Pak Sobari dibantu Pak Hamdan mengurus jenazah ketiga korban. Sementara Bu Hamdan dan Rabiah ditemani beberapa kerabat ikut mengurus Zulaikha dan Sodriah yang tak sadarkan diri. Hujan diluar masih merintik, gemintang tak mau menampakkan seberkaspun cahayanya. Langit masih bermuramdurja dalam suasana kabung yang mendalam.
“Aku turut berduka wahai bumi.” Langit berucap melalui gunturnya yang menyambar-nyambar.
“Trlap...” Cahaya petir turut berdoa mengantar jiwa-jiwa yang tenang kembali kepada Tuhannya.
“Sabar bu, sabar, juragan Slamet pasti sudah bahagia. Khusnul khotimah, beliau dalam perjalanan kebaikan. Insya Allah, taman-taman surga telah dinikmati mereka berdua bu.” Bu Hamdan menguatkan jiwa Sodriah yang sekali-dua masih pingsan, sadar dan pingsannya lebih banyak pingsannya.
Bu Hamdan yang lebih senior memeluk Sodriah bagai anaknya sendiri. Membelai rambutnya, mengelus punggungnya, ikut meneteskan air mata kala mendengar sengguk napas Sodriah. Orang yang dituakan itu tampak begitu welas asih kepada Sodriah. Sodriah merasa sedikit kesedihan hatinya dapat dibagi dengan Bu Hamdan. Merasa lapang karena perhatian dan kasih sayang wanita paruh baya itu.
Sekali-dua detik tubuh Sodriah tak sadarkan diri. Jiwanya dirundung duka. Saat itulah Bu Hamdan menyeka air mata yang menuruni pipi mengaliri keriput wajahnya. Ia letakkan tubuh Sodriah pada bantal. Ia elus-elus rambutnya. Ia ciumi keningnya. Hal yang tak berbeda terjadi pada Rabiah yang menemani Zulaikha dalam sadar-pingsannya. Ranjang-ranjang kamar rumah sakit seakan tak kuasa lagi menahan tangis mereka, sehingga seluruh permukaannya telah kuyup oleh air mata yang menetes dari air mata mereka berdua.
Malam semakin larut, jarum merah tak mau berhenti mendetak. Berhenti sajenak saja. Membuat jeda bagi kesedihan yang tengah berlangsung. Memberi satu pemahaman bagi jiwa-jiwa yang ditinggal kekasihnya, penggalan kehidupannya, seorang kepala keluarga yang menjadi imamnya, anak semata wayang yang menjadi buah cintanya. Sodriah terlalu lemah menahan Cinta Yang Maha Kuasa untuk mengambil kembali ciptaanNya.

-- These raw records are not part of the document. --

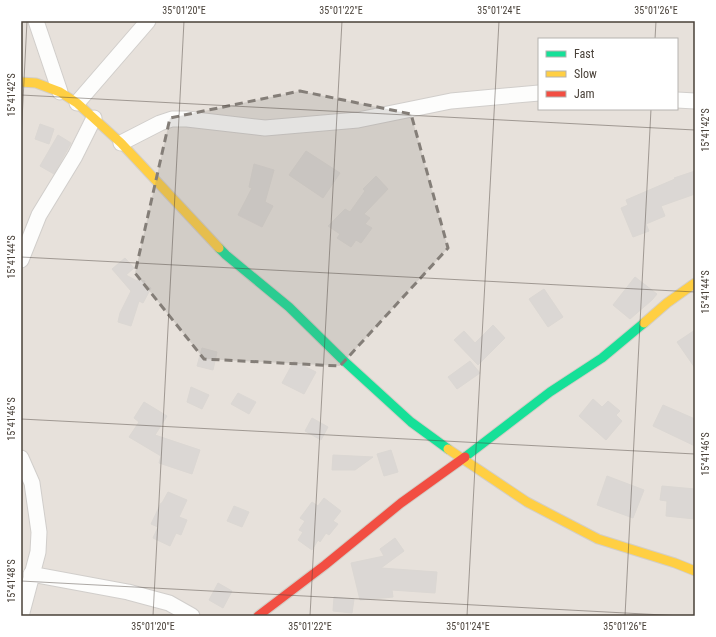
<svg xmlns="http://www.w3.org/2000/svg" width="716" height="637" viewBox="0 0 716 637" font-family="'Roboto Condensed',sans-serif">
  <rect width="100%" height="100%" fill="#f3f0ed"/>
  <!-- residential -->
  <path fill="#e7e1db" fill-rule="evenodd" d="M21,21H695V616H21ZM539,39H677V109H539Z"/>
  <!-- building -->
  <g fill="#dbd7d4" stroke="#dbd7d3">
    <polygon points="40,124 54,129 49,144 35,139"/>
    <polygon points="58,135 71,143 54,174 40,166"/>
    <polygon points="306,151 340,173 323,198 289,175"/>
    <polygon points="254,164 274,170 265,202 273,206 262,227 238,215 252,188 249,187"/>
    <polygon points="695,171 695,194 661,206 665,216 646,224 649,231 633,237 621,208 628,205 626,200 675,179 674,178"/>
    <polygon points="376,176 388,189 364,214 370,218 365,224 372,228 361,243 356,240 351,247 337,238 340,234 328,226 345,209 350,212 365,191 363,189"/>
    <polygon points="125,258 134,268 126,275 137,281 138,279 145,281 144,284 151,288 143,303 139,301 131,326 118,322 120,313 131,291 112,269"/>
    <polygon points="635,277 657,294 652,300 630,319 613,305"/>
    <polygon points="544,289 563,317 548,327 529,299"/>
    <polygon points="493,325 505,338 478,365 454,340 464,331 475,343"/>
    <polygon points="695,330 695,368 677,342"/>
    <polygon points="202,348 217,352 213,370 197,366"/>
    <polygon points="294,361 316,372 304,394 282,383"/>
    <polygon points="470,361 480,373 457,389 448,377"/>
    <polygon points="191,387 209,395 202,409 187,402"/>
    <polygon points="238,393 256,402 249,414 231,404"/>
    <polygon points="593,399 602,407 608,401 620,411 616,415 622,421 606,440 579,416"/>
    <polygon points="144,402 167,416 155,435 200,450 192,474 159,463 161,456 129,437 139,422 134,418"/>
    <polygon points="663,405 695,419 695,446 653,426"/>
    <polygon points="312,418 328,427 321,440 305,431"/>
    <polygon points="391,450 398,472 384,476 377,454"/>
    <polygon points="333,455 373,457 355,470 332,470"/>
    <polygon points="607,476 644,490 633,518 597,505"/>
    <polygon points="662,486 695,489 695,519 666,516 667,501 660,500"/>
    <polygon points="168,492 187,500 179,517 187,520 181,535 176,533 170,546 153,538 158,527 151,524 161,503 162,503"/>
    <polygon points="324,498 341,511 333,521 338,524 329,535 326,533 320,542 318,540 312,550 298,540 303,532 299,530 305,521 300,518 312,502 318,506"/>
    <polygon points="234,506 249,512 242,527 227,521"/>
    <polygon points="395,538 404,551 381,568 437,572 435,593 392,590 393,597 360,600 351,563 384,556 380,549"/>
    <polygon points="218,583 232,591 223,608 209,600"/>
    <polygon points="334,597 354,599 352,613 333,611"/>
  </g>
  <g fill="none" stroke-linecap="round" stroke-linejoin="round">
    <!-- street casing -->
    <g stroke="#d1cecb" stroke-width="17">
      <g id="street">
        <polyline points="36,21 60,92"/>
        <polyline points="677,100 695,101"/>
        <polyline points="77,103 148,21"/>
        <polyline points="121,143 160,123 172,119 187,119 265,128 358,120 451,101 539,93"/>
        <polyline points="21,260 39,215 75,156 94,118"/>
        <polyline points="21,458 32,483 39,532 38,552 21,616"/>
        <polyline points="31,574 128,592 169,603 192,616"/>
      </g>
    </g>
    <!-- fast casing -->
    <g stroke="#d3cec6" stroke-width="11">
      <g id="fast">
        <polyline points="219,248 226,255 289,307 342,359 411,422 448,449"/>
        <polyline points="465,457 550,392 602,358 644,323"/>
      </g>
    </g>
    <!-- slow casing -->
    <g stroke="#d3cec6" stroke-width="11">
      <g id="slow">
        <polyline points="21,82 36,83 60,92 77,103 121,143 219,248"/>
        <polyline points="644,323 667,303 695,283"/>
        <polyline points="448,449 527,502 598,539 675,563 695,571"/>
      </g>
    </g>
    <!-- jam casing -->
    <g stroke="#d3cec6" stroke-width="11">
      <polyline id="jam" points="258,616 325,565 401,503 465,457"/>
    </g>
    <!-- street -->
    <use href="#street" stroke="#fdfdfc" stroke-width="15"/>
    <!-- fast -->
    <use href="#fast" stroke="#16e098" stroke-width="9"/>
    <!-- slow -->
    <use href="#slow" stroke="#ffcf43" stroke-width="9"/>
    <!-- jam -->
    <use href="#jam" stroke="#f24e42" stroke-width="9"/>
  </g>
  <!-- marked area -->
  <path fill="#847e78" fill-opacity="0.2" stroke="#847e78" stroke-width="3" stroke-dasharray="8 5" stroke-linejoin="round" d="M300,91L411,114L448,248L340,366L204,359L135,273L170,118Z"/>
  <!-- ticks -->
  <path fill="none" stroke="#494139" stroke-width="1" stroke-opacity="0.45" d="M655,39L656,21M21,95L695,130M21,140L27,21M21,257L695,292M21,419L695,454M21,581L682,616M153,616L184,21M310,616L342,21M467,616L499,21M625,616L651,109"/>
  <!-- border -->
  <rect width="716" height="637" fill="none" stroke="#ffffff" stroke-width="44"/>
  <!-- legend -->
  <rect x="538" y="38" width="140" height="72" fill="#ffffff" stroke="#b6b3b0"/>
  <rect x="546" y="51" width="20" height="6" fill="#16e098" stroke="#b6b3b0"/>
  <text x="574" y="58" font-size="12" fill="#494139">Fast</text>
  <rect x="546" y="71" width="20" height="6" fill="#ffcf43" stroke="#b6b3b0"/>
  <text x="574" y="78" font-size="12" fill="#494139">Slow</text>
  <rect x="546" y="91" width="20" height="6" fill="#f24e42" stroke="#b6b3b0"/>
  <text x="574" y="98" font-size="12" fill="#494139">Jam</text>
  <rect x="22" y="22" width="672" height="593" fill="none" stroke="#494139" stroke-width="1.5"/>
  <g font-size="10" text-anchor="middle" fill="#494139">
    <text x="184" y="14">35°01'20"E</text>
    <text x="341" y="14">35°01'22"E</text>
    <text x="499" y="14">35°01'24"E</text>
    <text x="656" y="14">35°01'26"E</text>
    <text transform="translate(11 95) rotate(-90)" y="4">15°41'42"S</text>
    <text transform="translate(705 130) rotate(-90)" y="4">15°41'42"S</text>
    <text transform="translate(11 257) rotate(-90)" y="4">15°41'44"S</text>
    <text transform="translate(705 292) rotate(-90)" y="4">15°41'44"S</text>
    <text transform="translate(11 419) rotate(-90)" y="4">15°41'46"S</text>
    <text transform="translate(705 454) rotate(-90)" y="4">15°41'46"S</text>
    <text transform="translate(11 581) rotate(-90)" y="4">15°41'48"S</text>
    <text x="153" y="630">35°01'20"E</text>
    <text x="310" y="630">35°01'22"E</text>
    <text x="468" y="630">35°01'24"E</text>
    <text x="625" y="630">35°01'26"E</text>
  </g>
</svg>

“Pak kita langsung bawa pulang saja jenazahnya.” Sobari memberi usul Pak Hamdan.
“Benar nak Sobari. Sebaiknya jenazah tidak terlalu lama dibiarkan, kita urus segera. Sementara permintaan otopsi pihak kepolisian bagaimana nak?”
“Kita tolak secara halus saja pak. Keluarga dirumah sudah menunggu, serta istri yang menghendaki jenazah suaminya segera dikebumikan, kita katakan begitu saja pak.”
“Baiklah nak. Mari kita segera menemui bagian administrasi.” Ajak Pak Hamdan.

Satu jam selanjutnya sirine ambulam meraung-raung membelah hujan menerjang malam menuju kearah selatan, Paninggaran, menuju pegunungan desa Tuwarih dibalik belantara Pekalongan itu.